READING TEXT:

┌────────

For those asking, yes I can get past his messages and pictures as long as he has stopped, and so long as it hasn't been physical. You might not all agree with that and that is fine; but once again, I am looking for help with the app tracking only.


----------



## MJJEAN (Jun 26, 2015)

23confused said:


> f he wasn't a great guy I would have dumped him,


Grea guys don't engage in online cheating. He's not a great guy. He just plays the role very well.



23confused said:


> I can't throw 10 years away without proof,


You have proof. Your man was engaging in, at least, online sexual activity with other men. Because it turns him on and he enjoys it. You already know this. What other proof do you need?

Unless you plan on monitoring him 24/7/365 from now until death does you part you will never know whether or not he's relapsed into having his bisexual needs met with men he meets online or irl.

└────────

Continue the forum thread about a partner's online cheating, starting right after its final sentence.

STORED ROWS:
┌────────

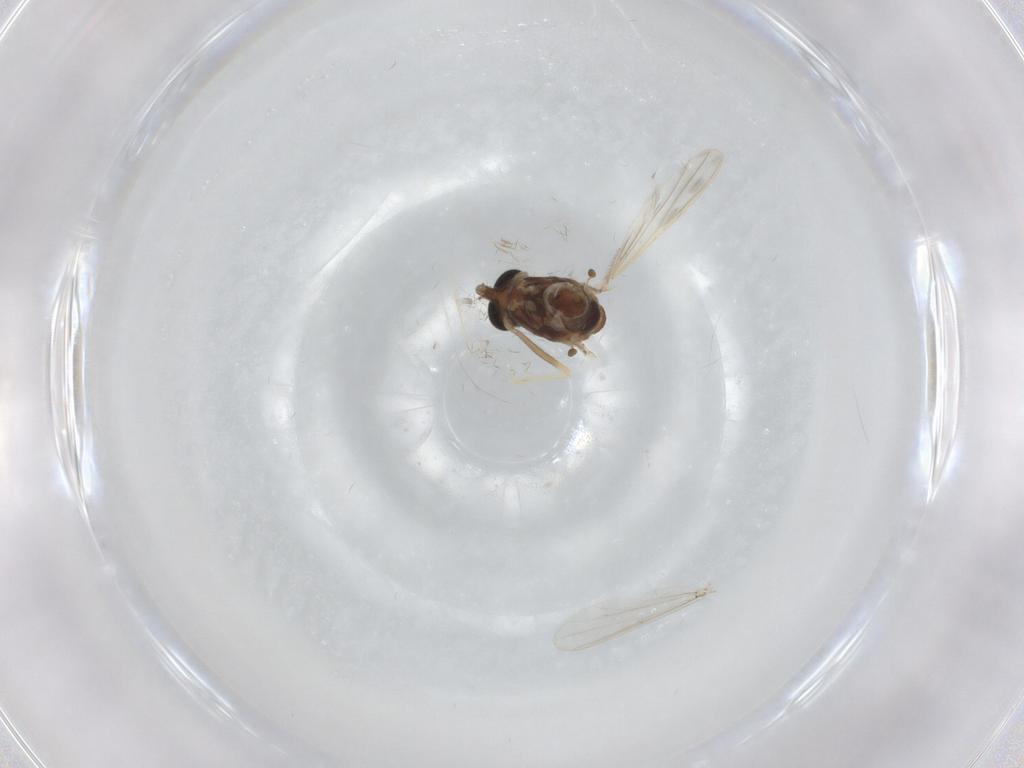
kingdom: Animalia
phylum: Arthropoda
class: Insecta
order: Diptera
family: Chironomidae
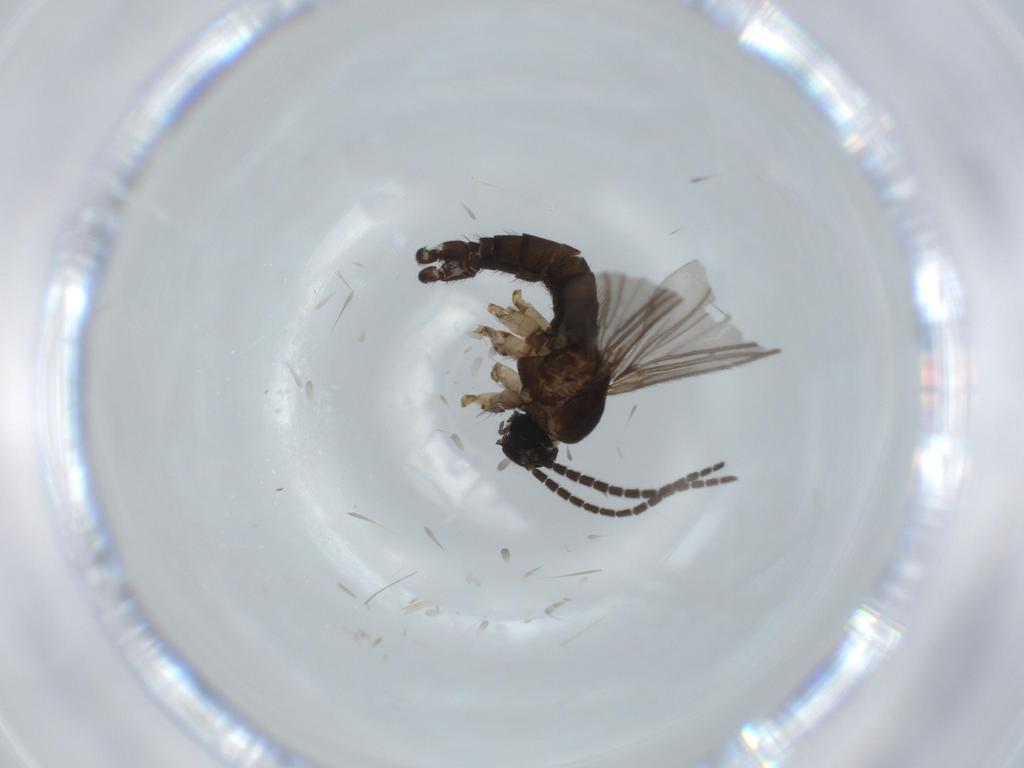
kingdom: Animalia
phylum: Arthropoda
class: Insecta
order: Diptera
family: Sciaridae
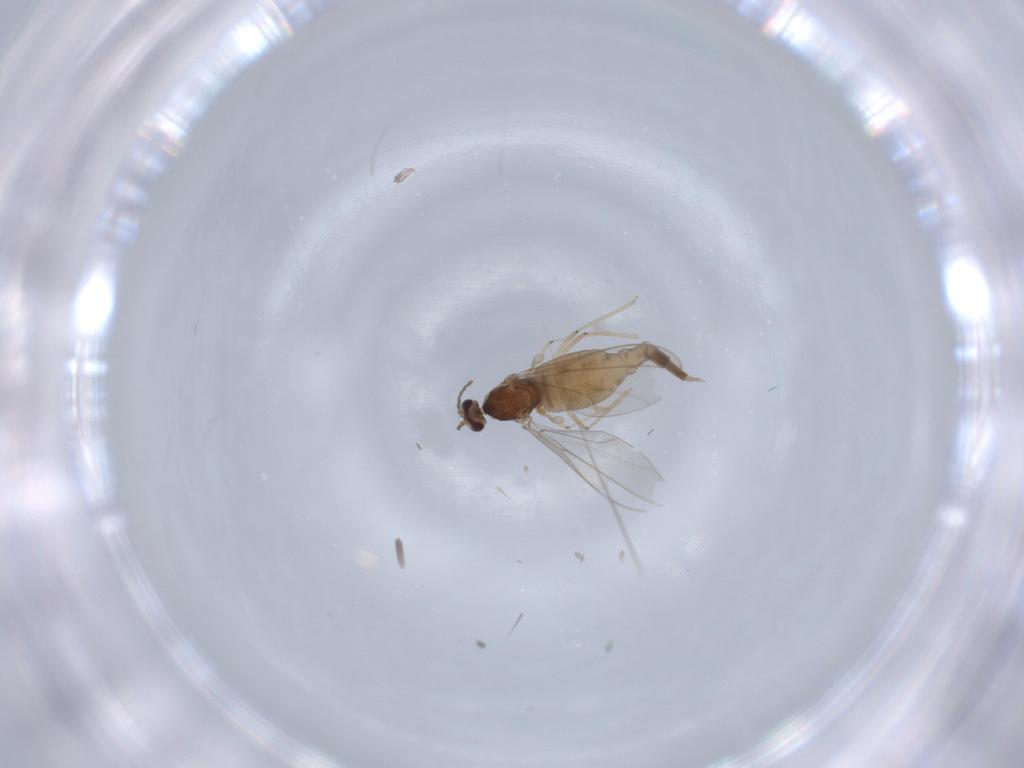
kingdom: Animalia
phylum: Arthropoda
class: Insecta
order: Diptera
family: Cecidomyiidae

└────────

ANSWER FOR THE TASK:
You will also never know whether it's been physical. Yeah, yeah, yeah, you're together unless he's at work. Should I list all the places at work I have had sex or caught others having sex? Or talk about how easy it is to get sex while your spouse is gone running errands or visiting friends?


----------



## Marc878 (Aug 26, 2015)

Being a warden is a thankless task. Let him go or regret it.


----------



## Evinrude58 (Jun 16, 2014)

23confused said:


> No, as I posted above, we are a straight couple. He proposed several years ago and I have been dragging my feet on marraige because I was divorced before and I don't want to go through it again. Truthfully I don't see how he could have physically cheated because we are together almost all the time except when he is at work, and I don't think he could make that leap to trying out men.... but I could be wrong. I can't throw 10 years away without proof, not 10 years with someone who I love this much.


It stinks to start over, but the only thing to do here is dump and move on, and you are not a straight couple, because if he’s messaging men, quite simply he’s gay and that isn’t going away. Sorry


----------



## Evinrude58 (Jun 16, 2014)

23confused said:


> To reiterate, I am looking for help with finding out if he is uploading and then deleting those apps on his phone- not advice on what I should do. I appreciate the advice, but what I really need is tech support; maybe it would be better for me to join a forum for hackers instead...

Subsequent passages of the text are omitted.